Dr. Peying Fong
Dr. Peying Fong
Assistant Professor
Department of Anatomy & Physiology
129 Coles Hall
Phone: (785) 532-4524
e-mail: pfong@vet.k-state.edu
Mentor : Robert Bridges, PhD
Professor and Chair of Physiology and BiophysicsRosalind Franklin University of Medicine and Science
CFTR Regulation of Thyroid Anion Transport:
The regulation of sodium absorption by epithelial cells is key to
understanding the pathological disruptions in many human diseases,
yet it remains poorly understood. Sodium absorption via the
epithelial sodium channel, ENaC, is believed to be regulated by the
Cystic Fibrosis Transmembrane Conductance Regulator, CFTR. CFTR is a
multifunctional protein that not only functions as a cAMP-gated
chloride channel, but that also exists in a macromolecular signaling
complex, interacting directly with scaffolding proteins, upstream
modulators and downstream effectors (egs. the beta-adrenergic
receptor and SLC26 transporter family members). On the other hand,
direct molecular interactions between CFTR and ENaC have not been
demonstrated. In general, the regulation of ENaC's net contribution
to epithelial transport may be accomplished by changing its gating,
its single channel conductance and/or the number of functional
channels in the plasma membrane. The thyroid gland is an organ in
which CFTR-transporter interactions at the level of the
macromolecular signaling complex may influence ENaC activity
critically. The disruption of those interactions may dysregulate
ENaC and cause disease.
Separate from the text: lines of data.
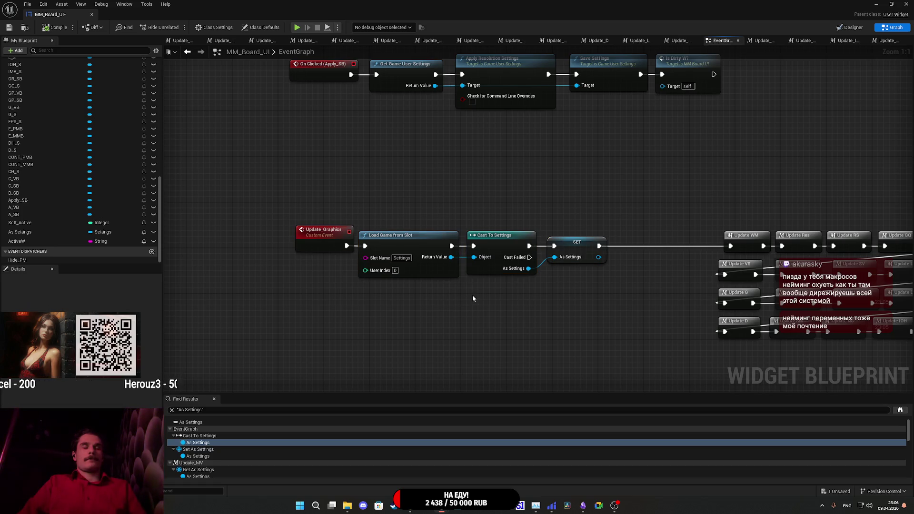
Paste and position the Set Scalar Parameter Value node group, then delete it again.
{"action": "key", "text": "ctrl+v"}
{"action": "mouse_move", "coordinate": [579, 274]}
{"action": "left_mouse_down"}
{"action": "mouse_move", "coordinate": [635, 219]}
{"action": "mouse_move", "coordinate": [672, 242]}
{"action": "mouse_move", "coordinate": [665, 252]}
{"action": "mouse_move", "coordinate": [554, 211]}
{"action": "mouse_move", "coordinate": [498, 144]}
{"action": "left_mouse_up"}
{"action": "key", "text": "Delete"}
The present proposal asks whether CFTR
regulates epithelial sodium absorption by influencing a constitutive
property of all cells, endocytosis, and hence changing the numbers
of ENaC in the membrane. With regard to mechanism,
- Does activation of CFTR normally cause cells to release ATP into the apical compartment?
- Does ATP stimulate endocytosis?
- How does endocytosis modulate net epithelial sodium absorption?